Porto e Farol
É confortável ter um porto. O mar se revolta e se desdobra, levanta e engole, mas lá no final tem um porto, onde se amarrar, e, com sorte, há também um farol.
Não importa quanto sal você já engoliu, ou quantas tempestades passaram por seu barco, o farol te chama, te mostra onde ir. Te aponta o porto.
São seu ponto seguro, onde o equilíbrio e a liberdade andam juntos, enquanto seus pés brincam de passear tranquilos por águas turbulentas e profundas, cheias de mistério e criaturas.
É deste lugar que sua confiança vem e te permite conhecer o lendário Nautilus, enquanto o capitão Nemo dança por oceanos como se sua máquina fosse apenas um amontoado simples e cheio de certezas, mostrando que o desconhecido nada mais é que o som do seu coração pulsando no ritmo das ondas.
A aventura vem da certeza. Vem do começo. Vem do porto que você deu tchau jurando nunca mais voltar.
Se te peço para contar como foi sua viagem, aposto que se lembraria primeiro do barco. Que era de madeira e tinha uma parte da tinta lascada. Que era um cruzeiro cheio de cabines, mas que quase nenhuma era ocupada. Que desaparecia no meio do horizonte de tão pequeno. Lembraria daquela vez que precisou parar em uma cidadezinha qualquer porque o motor precisava de reparos. Que pensou em desistir da viagem quando ele encalhou no meio do nada. Que se sentiu um naufrago quando a água doce acabou.

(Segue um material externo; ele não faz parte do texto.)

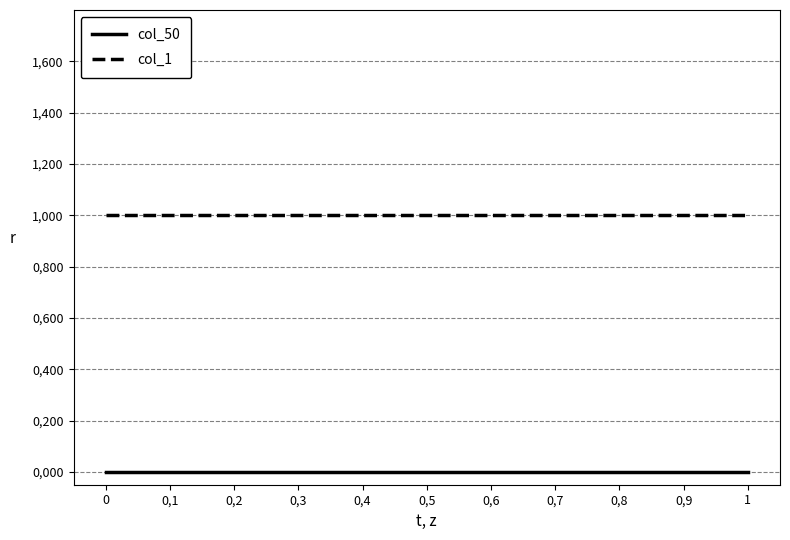

Does the chart display data point markers on the line(s)?

No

Aposto que se lembraria da sensação de que, em algum momento, a tempestade partiria seu barco ao meio, e que no dia seguinte tudo que te sobraria era um pedaço de madeira ao qual se agarrar enquanto rezava a algum Deus para que estivesse perto de alguma ilha.

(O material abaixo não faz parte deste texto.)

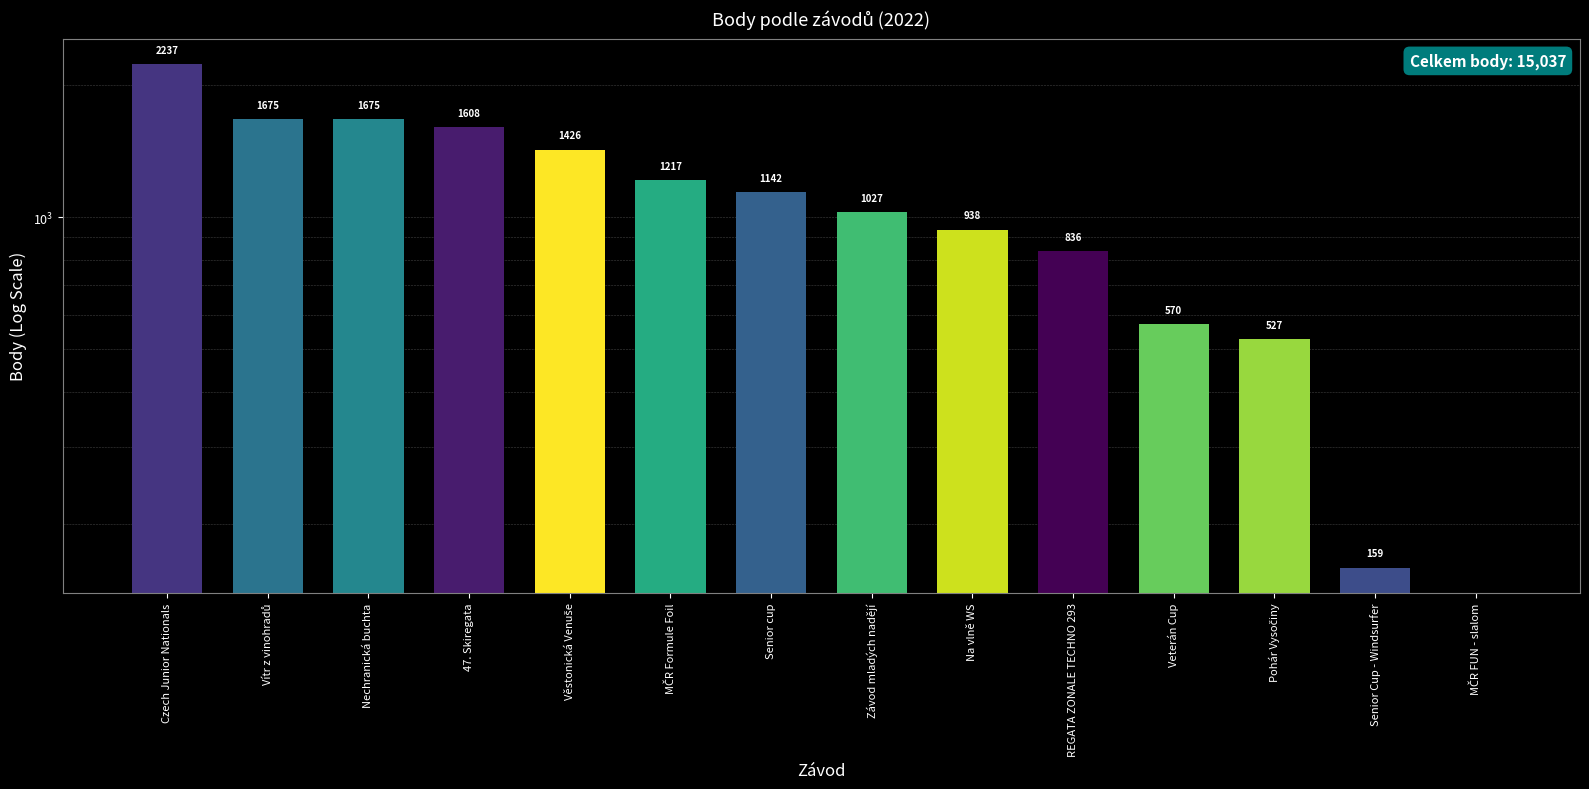

Rank the categories by value from lowest to highest.

MČR FUN - slalom, Senior Cup - Windsurfer, Pohár Vysočiny, Veterán Cup, REGATA ZONALE TECHNO 293, Na vlně WS, Závod mladých nadějí, Senior cup, MČR Formule Foil, Věstonická Venuše, 47. Skiregata, Vítr z vinohradů, Nechranická buchta, Czech Junior Nationals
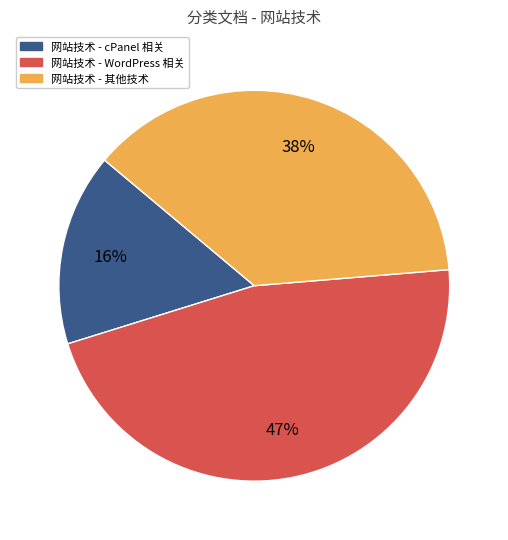

Does any single category account for the majority?

No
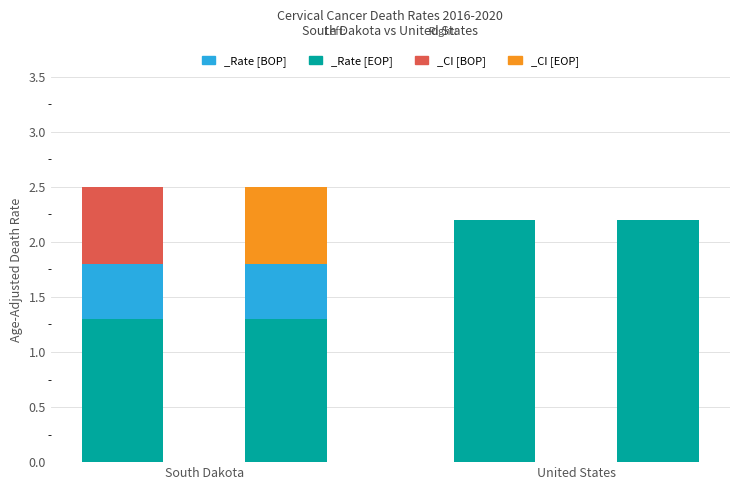

Rank the categories by Lower CI (Rate) value from highest to lowest.

United States, South Dakota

Também me contaria como tudo valeu a pena, e que todos os infortúnios te fortaleceram e te fizeram valorizar aquele momento numa feira de qualquer povoado, enquanto um mercador te jurava ter o melhor preço, e que sorte era a sua por ter parado primeiro na banca dele.
Depois de contar do barco, da tempestade, dos lugares que conheceu, me olharia esperando alguma pergunta, algum mínimo interesse por tudo que viveu, e se decepcionaria se tudo que eu tivesse a me preocupar era com onde sua viagem começou, era com seu porto, afinal ele é aquela parte da história que sempre fica de fora. Que ninguém se lembra de contar. Ninguém conta se o caminho até o porto era cheio de conchas e pedras, ou grama verde e árvores, ou até asfalto quebradiço. Ninguém se lembra se o porto era de madeira, ou uma suntuosa construção da engenharia.
E o farol? Mesmo sendo sua luz, seu caminho de volta para casa, será sempre imponente em sua insignificância. Será sempre aquele fundo da peça de teatro que nunca chegam a pensar que existe, e só faz falta em sua ausência.
Portos e faróis são estabilidade, controle e permanência.
Pessoas são o desafio, são parte da jornada, portanto não podem ser portos nem faróis, estão ocupadas demais sendo o barco, a tempestade, o capitão, ou até mesmo algum dos golfinhos que brincam com os passageiros.
Esperam ansiosas a próxima aventura e vivem ela, se jogam nela. Desdenham da monotonia e dizem querer a estabilidade, mas sabem que isso é só o começo. Não é onde realmente querem chegar, e mesmo que estejam paradas no porto, esperando junto com ele, esperando eternamente, sua natureza sempre grita para sair dali. Grita para pular no mar e desbravar um oceano nadando. Grita pela mudança. Grita pela saudade. Grita pelo medo da próxima braçada. E grita muito mais alto pela liberdade.